Integration - area under curve

[megcox01]

Hi guys,
So i have a maths question that is probably stupidly easy but i havent been able to figure out what to do or how to set it up.
The question is:
Find the area enclosed between the curve y= 1 - x² and the x-axis.

 If anyone could help me i'd really apprecitate it.
Thank you x

[RuiAce]

To start, have you sketched the curve \(y=1-x^2\) and identified what the region it is you’re interested in?

[megcox01]

To start, have you sketched the curve \(y=1-x^2\) and identified what the region it is you’re interested in?

No i hadnt initially sketched the curve. But i just did and the curve goes through -1 and 1 on the x-axis. So that does mean those are the 2 numbers i put as the limits for the integral because it has to be in regions 1 and 2??

[RuiAce]

No i hadnt initially sketched the curve. But i just did and the curve goes through -1 and 1 on the x-axis. So that does mean those are the 2 numbers i put as the limits for the integral because it has to be in regions 1 and 2??

-1 and 1 are the limits of the integral as you say but you need to understand the reason why.

You're also right to say that \(-1\) and \(1\) are the \(x\)-intercepts of the curve. But I'm not too sure what you meant by "regions 1 and 2". The region that you require is simply the region, enclosed between only
- the curve itself
- the \(x\)-axis.

As it turns out, that region happens to literally be the region under \(y=1-x^2\), between \(-1\) and \(1\). That's why your answer is then \( A=\int_{-1}^1 1-x^2\,dx\).

[Tatlidil]

I also realised that alot of students struggle to understand when the curve is below the x-axis and therefore they need to make it negative, or switch the numbers position in the integral. You probably already knew this but anyway...

[RuiAce]

I also realised that alot of students struggle to understand when the curve is below the x-axis and therefore they need to make it negative, or switch the numbers position in the integral. You probably already knew this but anyway...

Fairly sure that particular region is above the \(x\)-axis.

[megcox01]

-1 and 1 are the limits of the integral as you say but you need to understand the reason why.

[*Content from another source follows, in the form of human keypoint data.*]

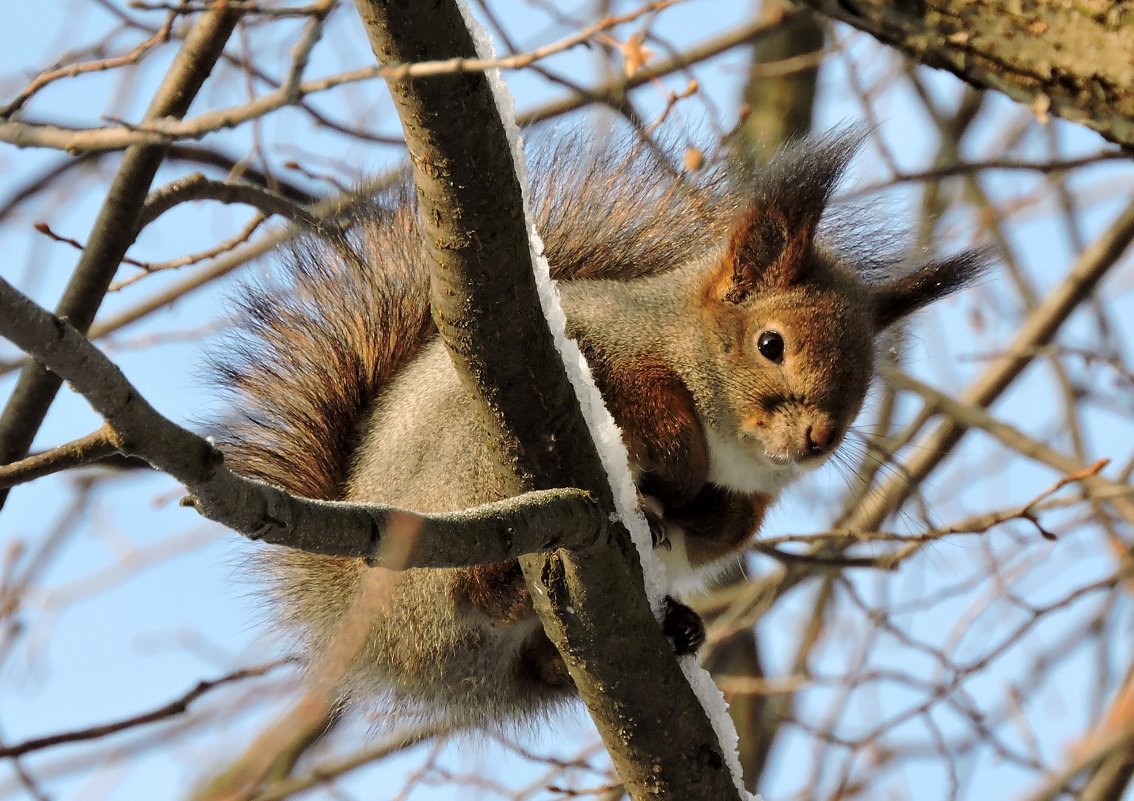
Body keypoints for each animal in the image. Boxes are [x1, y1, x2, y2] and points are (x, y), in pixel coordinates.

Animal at [213, 132, 984, 726]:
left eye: (867, 379)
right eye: (771, 343)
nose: (819, 439)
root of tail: (361, 613)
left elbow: (726, 531)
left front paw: (713, 512)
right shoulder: (605, 351)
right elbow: (648, 407)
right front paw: (673, 463)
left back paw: (673, 625)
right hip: (468, 470)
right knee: (476, 587)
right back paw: (516, 580)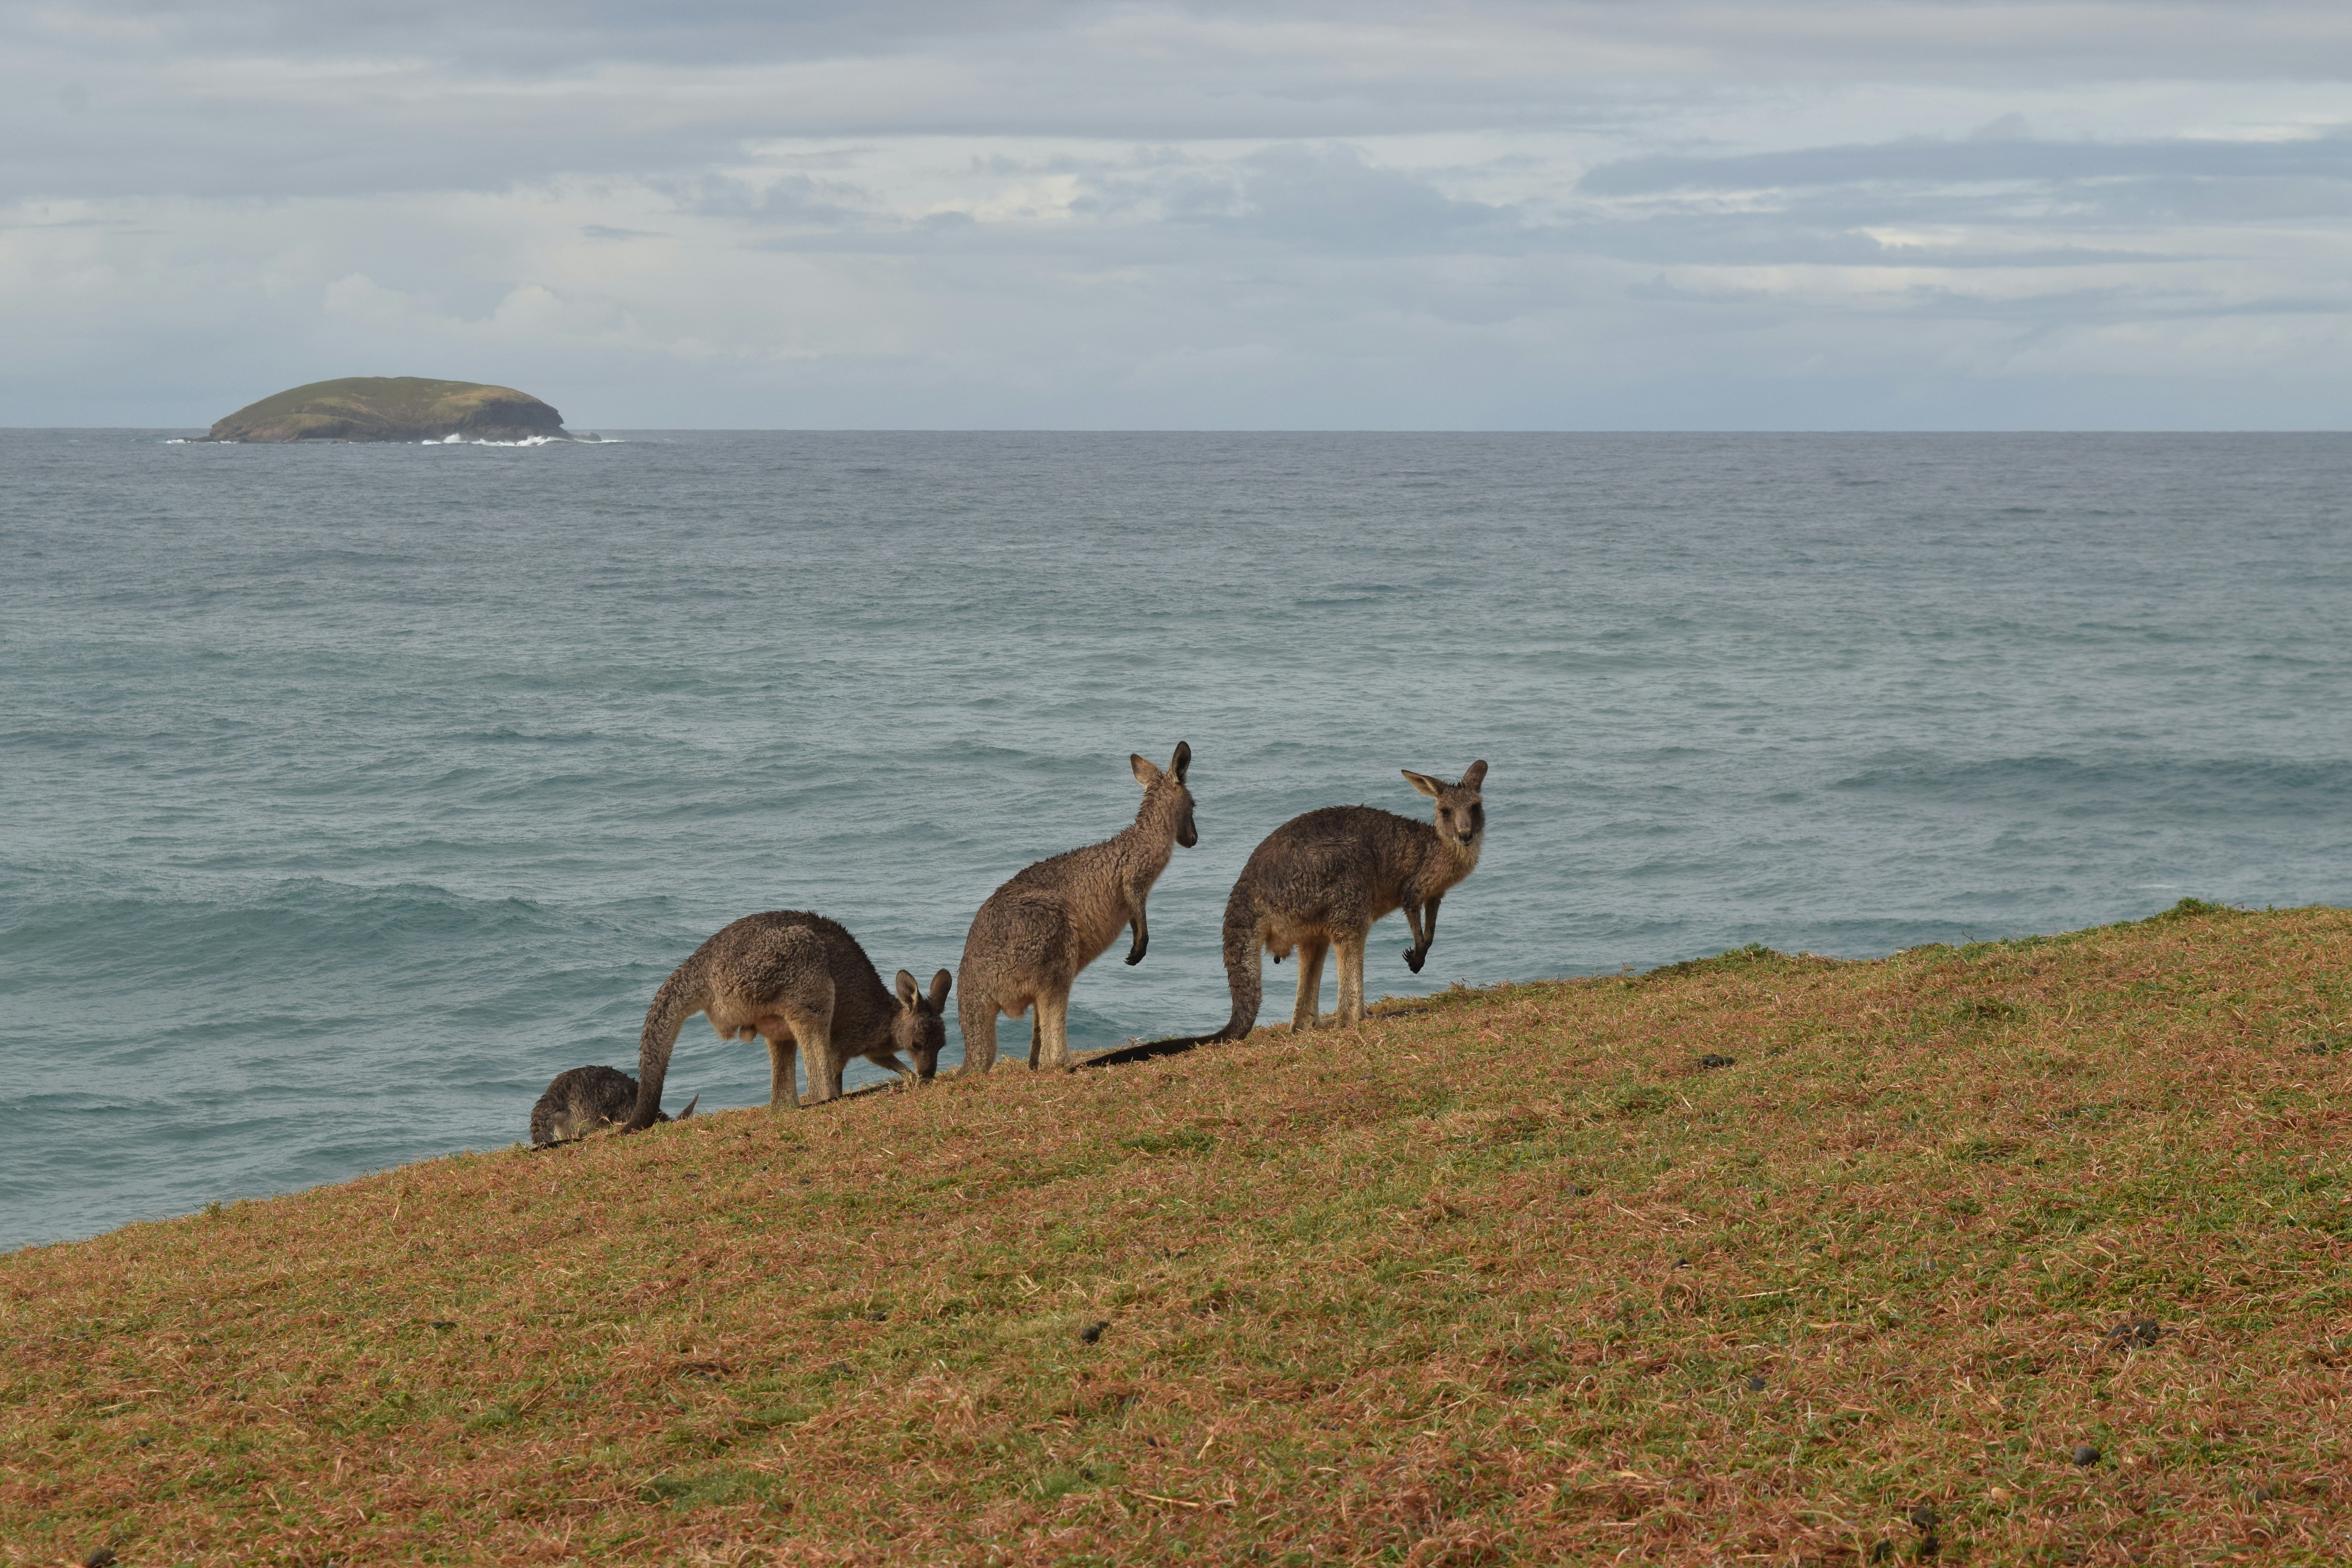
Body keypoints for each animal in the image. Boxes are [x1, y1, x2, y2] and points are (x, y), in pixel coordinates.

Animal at [625, 911, 952, 1129]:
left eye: (942, 1046)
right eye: (917, 1043)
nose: (928, 1075)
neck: (888, 1019)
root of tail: (701, 963)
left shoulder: (875, 1047)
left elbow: (885, 1061)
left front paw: (908, 1076)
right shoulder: (854, 1038)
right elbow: (840, 1062)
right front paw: (907, 1078)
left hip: (775, 1013)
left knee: (782, 1096)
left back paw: (792, 1107)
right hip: (799, 970)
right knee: (818, 1082)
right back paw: (830, 1100)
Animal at [957, 742, 1198, 1074]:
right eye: (1194, 806)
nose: (1194, 840)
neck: (1145, 838)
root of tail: (974, 988)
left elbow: (1135, 914)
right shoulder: (1134, 877)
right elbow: (1137, 907)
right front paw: (1139, 948)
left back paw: (1037, 1064)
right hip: (1051, 934)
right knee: (1053, 1009)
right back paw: (1065, 1065)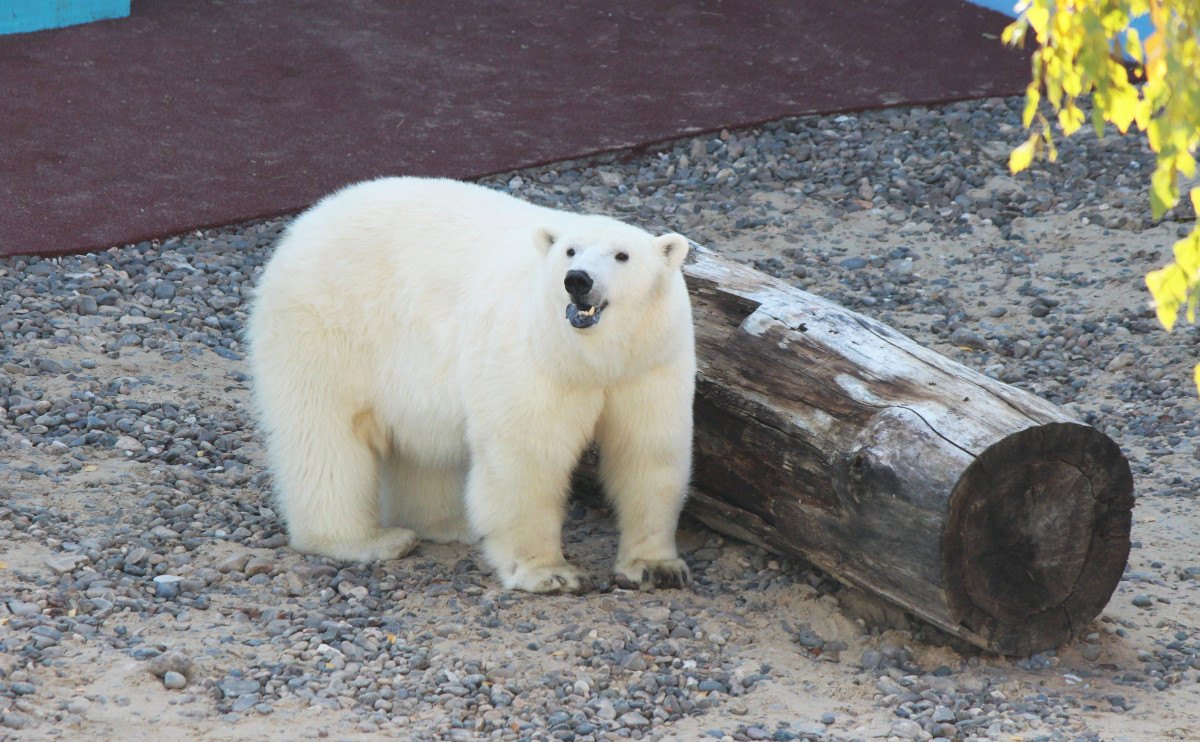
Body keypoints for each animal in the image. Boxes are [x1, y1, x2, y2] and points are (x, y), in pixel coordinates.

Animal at [243, 176, 696, 593]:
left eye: (623, 255)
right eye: (570, 250)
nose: (578, 280)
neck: (593, 357)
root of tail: (305, 221)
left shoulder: (649, 363)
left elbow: (649, 451)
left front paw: (656, 567)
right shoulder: (534, 356)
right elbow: (528, 457)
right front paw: (550, 573)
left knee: (423, 447)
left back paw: (448, 523)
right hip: (330, 322)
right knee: (326, 435)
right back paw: (368, 540)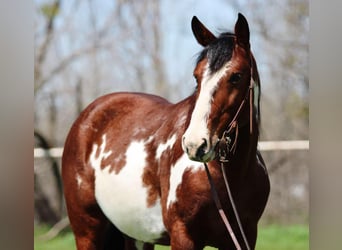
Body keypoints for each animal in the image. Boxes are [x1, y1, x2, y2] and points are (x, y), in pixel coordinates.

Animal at [61, 12, 270, 249]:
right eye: (196, 76)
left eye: (236, 76)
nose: (195, 144)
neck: (229, 178)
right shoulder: (183, 236)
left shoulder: (244, 237)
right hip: (87, 232)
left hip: (136, 235)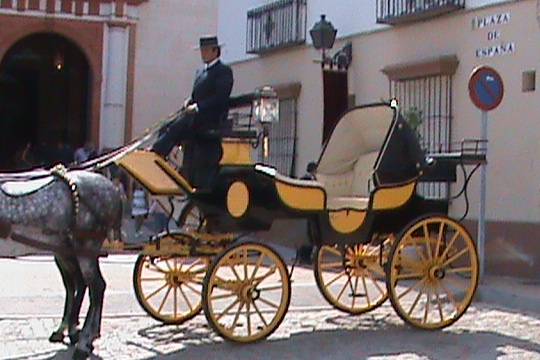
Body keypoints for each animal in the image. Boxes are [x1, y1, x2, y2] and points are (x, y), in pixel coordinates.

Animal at [0, 169, 122, 360]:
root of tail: (113, 190)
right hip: (65, 250)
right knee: (78, 285)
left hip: (85, 247)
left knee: (96, 287)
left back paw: (83, 344)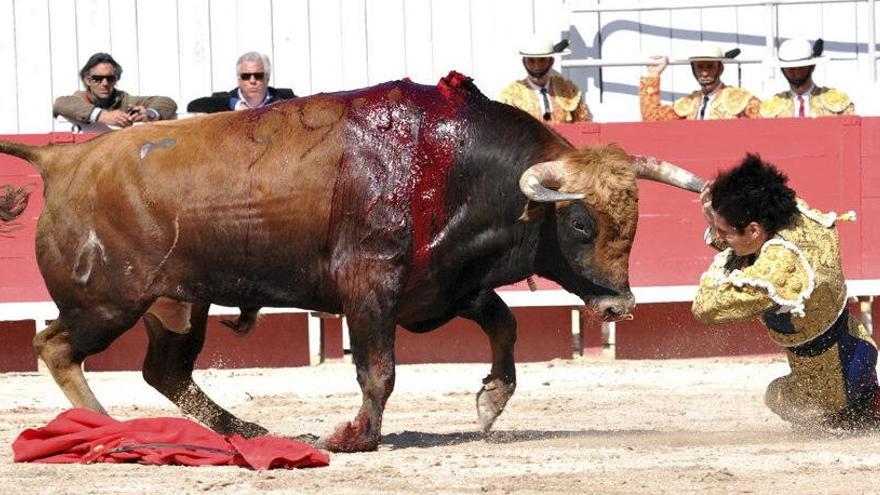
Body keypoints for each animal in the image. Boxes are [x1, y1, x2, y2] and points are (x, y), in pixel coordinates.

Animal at [0, 72, 700, 454]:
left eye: (635, 224)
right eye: (580, 224)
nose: (619, 306)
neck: (451, 166)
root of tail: (62, 159)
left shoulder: (441, 286)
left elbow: (504, 324)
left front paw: (490, 402)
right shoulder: (371, 287)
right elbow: (379, 370)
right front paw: (353, 436)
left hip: (178, 304)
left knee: (164, 370)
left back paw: (242, 430)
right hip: (107, 302)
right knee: (56, 344)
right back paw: (104, 427)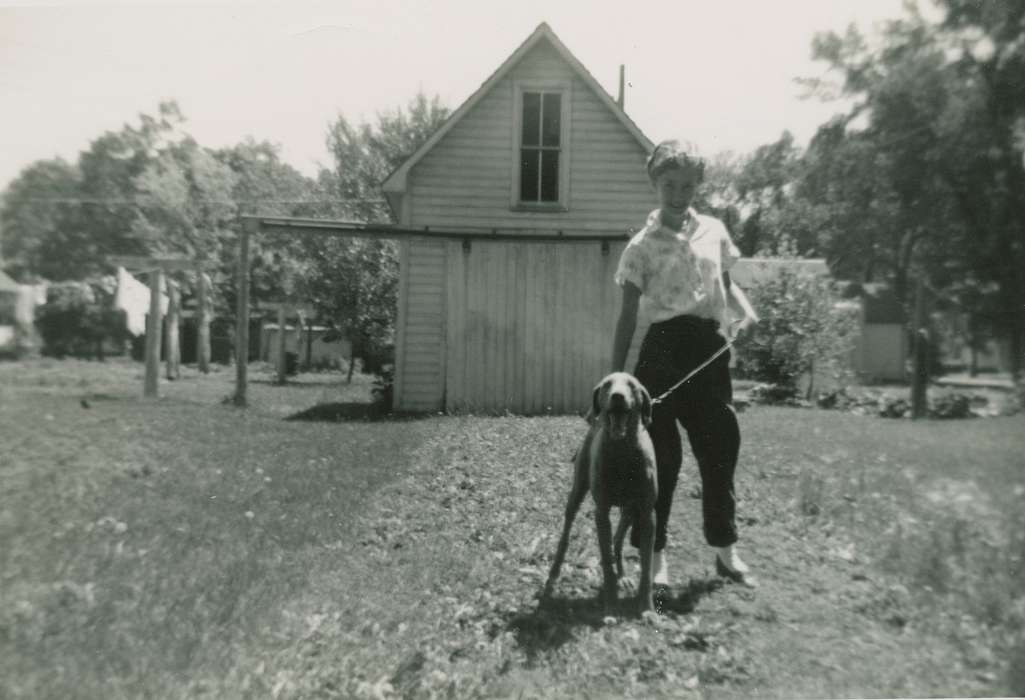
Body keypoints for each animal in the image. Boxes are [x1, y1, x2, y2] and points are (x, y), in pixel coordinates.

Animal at [545, 373, 656, 614]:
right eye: (607, 385)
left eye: (632, 386)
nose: (617, 396)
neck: (623, 451)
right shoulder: (602, 512)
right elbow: (605, 560)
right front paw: (611, 605)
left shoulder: (647, 513)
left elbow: (646, 563)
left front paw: (647, 607)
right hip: (577, 492)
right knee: (567, 532)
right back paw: (555, 571)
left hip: (630, 510)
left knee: (618, 539)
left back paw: (622, 575)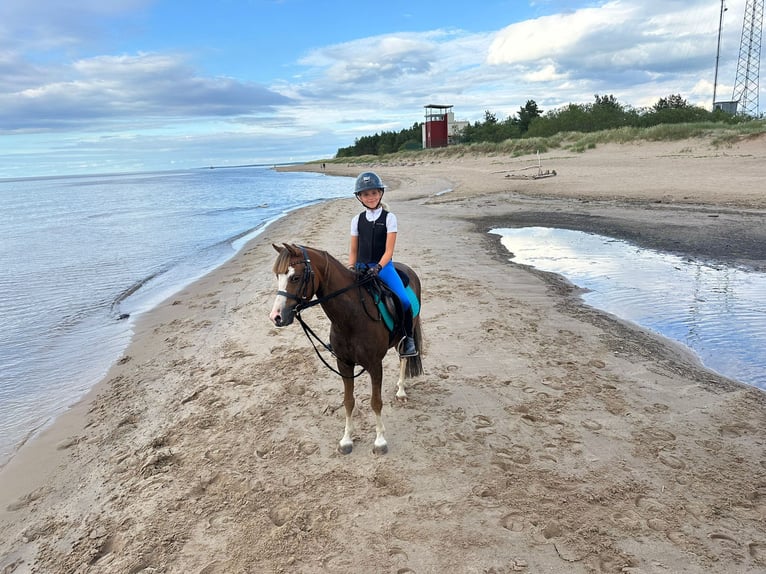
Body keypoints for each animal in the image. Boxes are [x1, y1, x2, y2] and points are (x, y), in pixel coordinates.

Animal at [269, 243, 423, 455]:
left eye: (295, 277)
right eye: (278, 276)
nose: (276, 317)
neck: (352, 316)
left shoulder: (375, 365)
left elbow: (376, 402)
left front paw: (380, 441)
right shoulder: (344, 364)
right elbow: (348, 401)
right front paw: (346, 440)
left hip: (405, 334)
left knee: (403, 357)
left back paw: (401, 391)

You're also right to say that \(-1\) and \(1\) are the \(x\)-intercepts of the curve. But I'm not too sure what you meant by "regions 1 and 2". The region that you require is simply the region, enclosed between only
- the curve itself
- the \(x\)-axis.

As it turns out, that region happens to literally be the region under \(y=1-x^2\), between \(-1\) and \(1\). That's why your answer is then \( A=\int_{-1}^1 1-x^2\,dx\).

Ok so i integrated that answer and got 1 1/3 units² which according to the textbook is correct. Thank you for your help i think im finally starting to understand this concept!!

[Tatlidil]

Fairly sure that particular region is above the \(x\)-axis.

I know, im just mentioning what students also struggle with

[Kombmail]

What if the boundaries are 3x and x=t?